Some baseball player or another has a terrible World Series almost every year, but it doesn't lead to a mass delusion that he's actually a terrible baseball player who managed to get to the World Series by accident. Shuster, on the other hand, somehow became the guy who is actually completely terrible at his sport, and we are just the momentary fans to expose him, since we do have, after all, several days' experience as spectators.
It's one thing if you're an actor, or a singer, or for that matter a real estate tycoon, and you appear to be a well-marketed but skills-challenged commodity. But I don't think anyone can argue that John Shuster is the product of ridiculous Shusterian hype, the curling-industrial complex run amok, all flash and no skills. The guy is where he is as a result of his history of being on teams that beat other teams in objectively measurable competitions. He's probably not actually terrible at it, any more than Alex Rodriguez is terrible at baseball because he's had some significant postseason issues or Brett Favre is a bad quarterback because he throws crucial interceptions -- and those are things that emerged over a period of years, not days.

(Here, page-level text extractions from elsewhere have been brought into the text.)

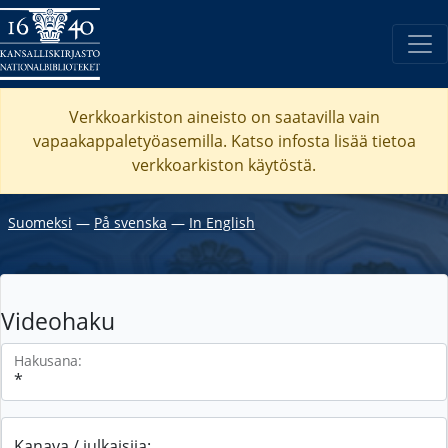
Verkkoarkiston aineisto on saatavilla vain
vapaakappaletyöasemilla. Katso
infosta
lisää tietoa
verkkoarkiston käytöstä.
Suomeksi
―
På svenska
―
In English
Videohaku
Hakusana:
Kanava / julkaisija: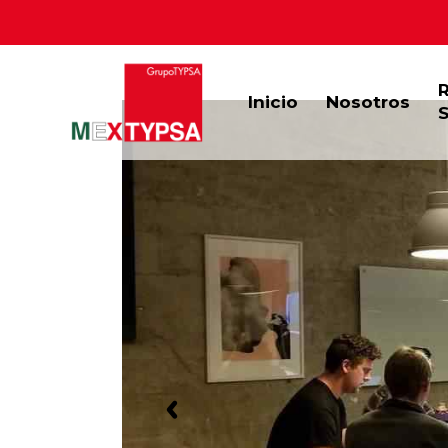
Inicio
Nosotros
S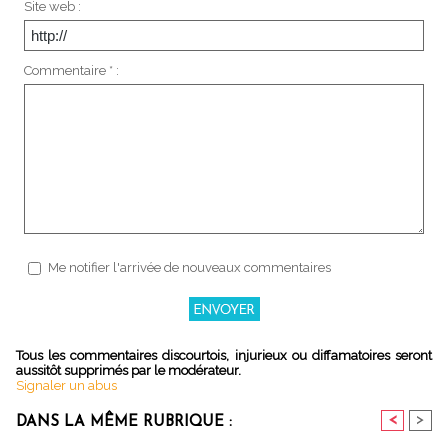
Site web :
Commentaire * :
Me notifier l'arrivée de nouveaux commentaires
Tous les commentaires discourtois, injurieux ou diffamatoires seront
aussitôt supprimés par le modérateur.
Signaler un abus
<
>
DANS LA MÊME RUBRIQUE :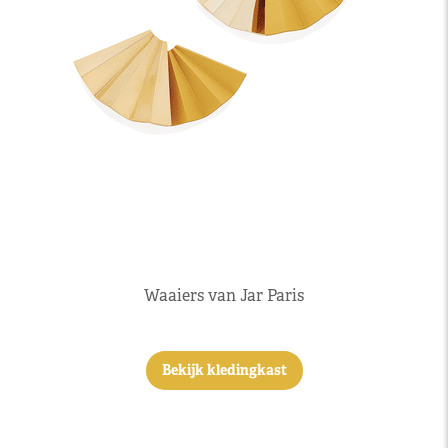
Waaiers van Jar Paris
Bekijk kledingkast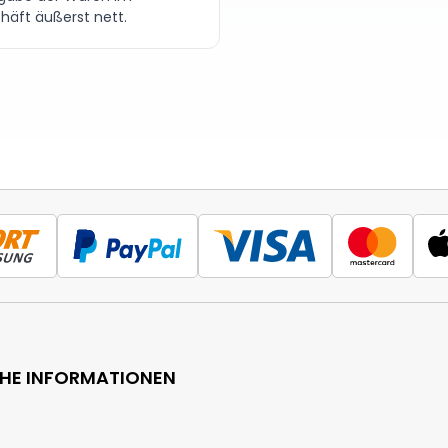
häft äußerst nett.
CHE INFORMATIONEN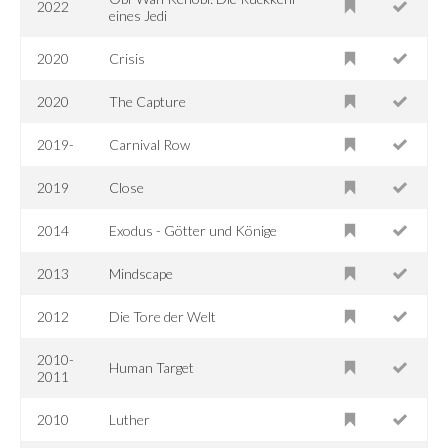
2022
eines Jedi
2020
Crisis
2020
The Capture
2019-
Carnival Row
2019
Close
2014
Exodus - Götter und Könige
2013
Mindscape
2012
Die Tore der Welt
2010-
Human Target
2011
2010
Luther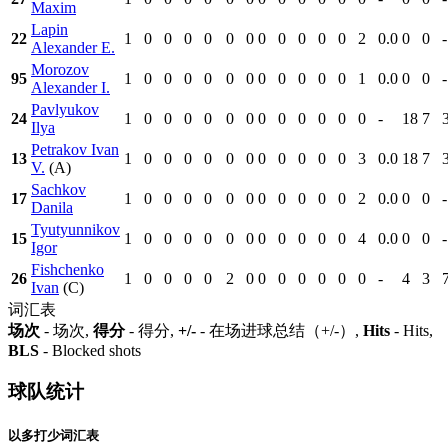
Maxim
Lapin
22
1
0
0
0
0
0
0
0
0
0
0
0
2
0.0
0
0
-
Alexander E.
Morozov
95
1
0
0
0
0
0
0
0
0
0
0
0
1
0.0
0
0
-
Alexander I.
Pavlyukov
24
1
0
0
0
0
0
0
0
0
0
0
0
0
-
18
7
Ilya
Petrakov Ivan
13
1
0
0
0
0
0
0
0
0
0
0
0
3
0.0
18
7
V.
(A)
Sachkov
17
1
0
0
0
0
0
0
0
0
0
0
0
2
0.0
0
0
-
Danila
Tyutyunnikov
15
1
0
0
0
0
0
0
0
0
0
0
0
4
0.0
0
0
-
Igor
Fishchenko
26
1
0
0
0
0
2
0
0
0
0
0
0
0
-
4
3
Ivan
(C)
词汇表
场次
- 场次,
得分
- 得分,
+/-
- 在场进球总结（+/-）,
Hits
- Hits,
BLS
- Blocked shots
球队统计
以多打少词汇表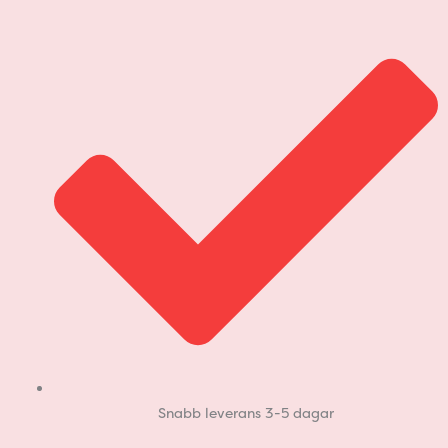
Hoppa
till
innehåll
Snabb leverans 3-5 dagar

There's nothing wrong with a good "heck with that guy" story, but a guy who still tends bar and works on the grounds crew at a golf course in the off-season seems like an awfully weird target. Nobody starts curling in the United States to get rich or endorse a signature line of Teflon shoes. He didn't get here from Curling Idol or a viral video on YouTube. He got where he is in exactly the way we always say people in the Olympics are supposed to: by working hard as a legitimate amateur athlete.
It doesn't look at this point like there is a medal in Team USA's future, and that's a shame for the team. But what would really be a shame would be Shuster being asked to wear all of this forever, just because nobody was paying attention until now.